What is it? Scientists at the University of Maryland School of Medicine (UMSOM) developed a diagnostic test for COVID-19 that returns results in 10 minutes and doesn’t require the use of any special lab equipment.
Why does it matter? Public health officials say that testing and tracing will be a crucial means of controlling the spread of the new coronavirus until a vaccine can be developed and distributed, but such tests in the U.S. have been dogged with concerns over accuracy. Dipanjan Pan, leader of the UMSOM study, said, “The accuracy of any COVID-19 test is based on being able to reliably detect any virus. This means it does not give a false negative result if the virus actually is present, nor a false positive result if the virus is not present. Many of the diagnostic tests currently on the market cannot detect the virus until several days after infection. For this reason, they have a significant rate of false negative results.”
How does it work?

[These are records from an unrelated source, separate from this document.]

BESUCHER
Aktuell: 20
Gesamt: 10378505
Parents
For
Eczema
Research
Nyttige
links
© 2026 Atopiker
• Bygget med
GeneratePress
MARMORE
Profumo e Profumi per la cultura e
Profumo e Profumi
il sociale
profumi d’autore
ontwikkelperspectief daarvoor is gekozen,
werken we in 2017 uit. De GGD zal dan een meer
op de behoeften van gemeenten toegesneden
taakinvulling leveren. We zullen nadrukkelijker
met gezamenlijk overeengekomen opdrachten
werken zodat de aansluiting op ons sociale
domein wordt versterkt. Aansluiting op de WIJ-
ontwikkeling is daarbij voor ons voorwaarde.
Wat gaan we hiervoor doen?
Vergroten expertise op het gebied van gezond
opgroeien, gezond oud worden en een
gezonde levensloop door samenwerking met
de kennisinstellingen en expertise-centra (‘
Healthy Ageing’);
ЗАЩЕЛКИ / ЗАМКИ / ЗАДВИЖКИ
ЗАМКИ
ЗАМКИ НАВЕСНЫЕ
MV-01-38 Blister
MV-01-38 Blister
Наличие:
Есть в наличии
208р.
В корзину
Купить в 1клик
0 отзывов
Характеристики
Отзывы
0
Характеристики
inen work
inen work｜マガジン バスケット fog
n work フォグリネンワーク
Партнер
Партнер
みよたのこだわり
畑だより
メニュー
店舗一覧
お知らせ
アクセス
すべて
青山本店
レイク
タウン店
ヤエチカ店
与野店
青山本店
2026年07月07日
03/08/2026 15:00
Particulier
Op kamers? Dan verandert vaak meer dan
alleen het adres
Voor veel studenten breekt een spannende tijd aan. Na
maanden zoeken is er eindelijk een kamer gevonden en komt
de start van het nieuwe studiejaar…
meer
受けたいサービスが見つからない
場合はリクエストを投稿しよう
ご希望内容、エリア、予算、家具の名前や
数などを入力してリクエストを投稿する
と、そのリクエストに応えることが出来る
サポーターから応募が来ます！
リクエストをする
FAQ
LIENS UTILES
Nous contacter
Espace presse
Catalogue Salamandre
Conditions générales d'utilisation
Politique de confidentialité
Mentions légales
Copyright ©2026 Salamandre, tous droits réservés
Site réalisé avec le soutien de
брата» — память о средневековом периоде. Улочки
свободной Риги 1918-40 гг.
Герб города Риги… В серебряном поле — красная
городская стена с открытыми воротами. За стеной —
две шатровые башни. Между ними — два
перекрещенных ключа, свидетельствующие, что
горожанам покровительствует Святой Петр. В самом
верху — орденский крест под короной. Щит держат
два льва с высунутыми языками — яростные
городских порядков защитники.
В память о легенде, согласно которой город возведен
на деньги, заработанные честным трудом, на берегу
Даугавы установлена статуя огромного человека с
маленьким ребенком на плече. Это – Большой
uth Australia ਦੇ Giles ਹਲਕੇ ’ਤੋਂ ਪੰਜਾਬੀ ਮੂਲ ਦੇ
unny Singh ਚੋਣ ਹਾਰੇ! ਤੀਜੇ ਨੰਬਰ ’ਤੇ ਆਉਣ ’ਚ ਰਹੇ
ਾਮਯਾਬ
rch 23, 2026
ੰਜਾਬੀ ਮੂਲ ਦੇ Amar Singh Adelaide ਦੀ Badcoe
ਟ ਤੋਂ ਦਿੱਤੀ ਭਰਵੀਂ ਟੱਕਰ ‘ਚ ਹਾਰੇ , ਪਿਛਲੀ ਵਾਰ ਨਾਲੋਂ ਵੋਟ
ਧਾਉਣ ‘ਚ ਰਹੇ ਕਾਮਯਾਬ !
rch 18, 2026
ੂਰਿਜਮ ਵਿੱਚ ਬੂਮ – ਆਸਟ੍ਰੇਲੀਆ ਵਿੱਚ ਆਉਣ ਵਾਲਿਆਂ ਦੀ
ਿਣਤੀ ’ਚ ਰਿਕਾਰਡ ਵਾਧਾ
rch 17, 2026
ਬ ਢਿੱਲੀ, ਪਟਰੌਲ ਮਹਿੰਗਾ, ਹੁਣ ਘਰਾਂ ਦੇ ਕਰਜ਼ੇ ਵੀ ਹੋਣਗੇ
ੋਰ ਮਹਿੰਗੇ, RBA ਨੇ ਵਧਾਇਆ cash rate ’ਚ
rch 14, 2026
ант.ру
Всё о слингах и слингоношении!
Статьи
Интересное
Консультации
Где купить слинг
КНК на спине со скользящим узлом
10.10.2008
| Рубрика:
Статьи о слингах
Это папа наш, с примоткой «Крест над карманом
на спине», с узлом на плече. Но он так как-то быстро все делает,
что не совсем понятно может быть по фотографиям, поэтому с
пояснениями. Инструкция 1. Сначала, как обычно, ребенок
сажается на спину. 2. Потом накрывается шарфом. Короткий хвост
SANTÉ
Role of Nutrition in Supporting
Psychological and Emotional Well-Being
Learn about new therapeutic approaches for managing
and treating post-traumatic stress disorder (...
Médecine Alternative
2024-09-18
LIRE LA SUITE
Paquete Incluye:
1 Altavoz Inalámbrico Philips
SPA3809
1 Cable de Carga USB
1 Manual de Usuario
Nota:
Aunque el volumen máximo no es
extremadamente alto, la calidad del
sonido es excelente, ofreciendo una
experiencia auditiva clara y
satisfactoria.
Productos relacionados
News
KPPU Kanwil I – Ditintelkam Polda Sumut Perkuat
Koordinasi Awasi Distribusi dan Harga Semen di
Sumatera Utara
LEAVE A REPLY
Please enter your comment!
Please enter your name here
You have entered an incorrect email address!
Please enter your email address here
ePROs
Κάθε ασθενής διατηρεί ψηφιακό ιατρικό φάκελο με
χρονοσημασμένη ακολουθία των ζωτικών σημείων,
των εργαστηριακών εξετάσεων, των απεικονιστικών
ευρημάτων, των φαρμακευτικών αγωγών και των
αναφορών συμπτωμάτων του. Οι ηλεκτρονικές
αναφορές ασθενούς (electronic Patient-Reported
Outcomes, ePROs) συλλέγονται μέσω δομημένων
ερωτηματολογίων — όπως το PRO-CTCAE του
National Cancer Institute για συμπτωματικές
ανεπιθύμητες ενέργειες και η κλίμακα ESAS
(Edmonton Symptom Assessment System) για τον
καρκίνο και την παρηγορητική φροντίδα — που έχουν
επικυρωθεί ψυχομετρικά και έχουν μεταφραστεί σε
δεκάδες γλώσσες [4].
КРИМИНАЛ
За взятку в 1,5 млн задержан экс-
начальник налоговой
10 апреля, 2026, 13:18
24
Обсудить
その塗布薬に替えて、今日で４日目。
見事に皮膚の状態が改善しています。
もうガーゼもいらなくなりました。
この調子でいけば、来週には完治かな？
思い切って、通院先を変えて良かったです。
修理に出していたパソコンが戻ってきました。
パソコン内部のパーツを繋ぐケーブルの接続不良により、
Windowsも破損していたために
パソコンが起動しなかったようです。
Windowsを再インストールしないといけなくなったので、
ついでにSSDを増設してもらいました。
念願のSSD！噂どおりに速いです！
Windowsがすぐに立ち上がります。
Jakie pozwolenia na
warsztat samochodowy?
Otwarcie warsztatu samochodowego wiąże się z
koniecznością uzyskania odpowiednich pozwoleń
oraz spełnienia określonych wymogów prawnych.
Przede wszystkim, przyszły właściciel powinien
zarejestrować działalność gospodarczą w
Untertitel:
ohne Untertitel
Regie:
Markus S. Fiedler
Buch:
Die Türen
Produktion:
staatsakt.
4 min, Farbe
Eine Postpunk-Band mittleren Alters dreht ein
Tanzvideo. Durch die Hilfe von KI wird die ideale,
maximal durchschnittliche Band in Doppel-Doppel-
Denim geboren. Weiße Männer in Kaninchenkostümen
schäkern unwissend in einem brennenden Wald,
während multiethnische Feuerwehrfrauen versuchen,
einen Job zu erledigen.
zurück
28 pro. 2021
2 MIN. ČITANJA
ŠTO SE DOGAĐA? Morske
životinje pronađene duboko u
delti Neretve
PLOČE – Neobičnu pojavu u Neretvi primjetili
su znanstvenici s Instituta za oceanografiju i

Describing their work in the journal ACS Nano, Pan and colleagues devised an RNA-based test that uses plasmonic gold nanoparticles to detect the presence of the virus in a nasal or saliva swab; when a molecule attached to the gold nanoparticles detects a particular protein associated with the coronavirus in a liquid reagent, the nanoparticles change the color of the liquid. Pan said that the preliminary results suggest the test can detect the presence of viral RNA material as early as the first day of infection, but further study is needed for confirmation.